That question arises as the surge of online retail sales gives a strong boost to industrial real estate. At the same time, many brick-and-mortar stores are closing. “This is the ultimate irony,” says Eric Frankel, an analyst for real estate research firm Green Street Advisors in Newport Beach, California.

The strength of industrial real estate shines clearly in the performance of real estate investment trusts. In 2016 the FTSE NAREIT index of industrial REITs produced a whopping 30.7 percent return, compared to just 0.95 percent for retail REITs and 8.6 percent for REITs as a whole.

Soaring web sales translate into an increased need for warehouses to store and distribute the goods being purchased, paving the way for industrial real estate’s rally. Online retail sales totaled $101 billion in the third quarter, up 16 percent from a year earlier, accounting for 8.4 percent of total sales, according to the Commerce Department.

## TASKS FOR THIS EXERCISE
(A) In the passage on industrial real estate, what return did the FTSE NAREIT index of industrial REITs produce in 2016?
(B) Write the next part of the passage on industrial real estate and online retail, picking up after its final sentence.

[Saved entries]
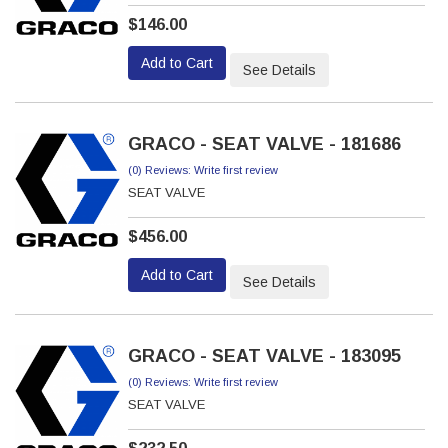
$146.00
Add to Cart
See Details
GRACO - SEAT VALVE - 181686
(0) Reviews: Write first review
SEAT VALVE
$456.00
Add to Cart
See Details
GRACO - SEAT VALVE - 183095
(0) Reviews: Write first review
SEAT VALVE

## ANSWERS TO THE TASKS
(A) A 30.7 percent return.

(B)
Prologis, the largest industrial REIT, has calculated that every dollar of online sales requires three times more distribution and warehouse space than a dollar of sales at a brick-and-mortar store. That’s because a shipment of goods to a brick-and-mortar retailer is usually large, unlike the huge number of small shipments going to individuals. Internet sales routinely involve the delivery of a single package to anywhere in the country and beyond. Often these goods travel long distances before reaching their endpoint and must be stored in industrial facilities along the way.

Demand from Internet retailers for industrial space is particularly strong for “last-mile” locations near customers who demand overnight or one- to three-day delivery, real estate analysts say. “Last-mile distribution is the silver bullet that everyone is trying to figure out,” says Jonathan Miniman, a portfolio manager at CBRE Clarion Securities in Radnor, Pennsylvania.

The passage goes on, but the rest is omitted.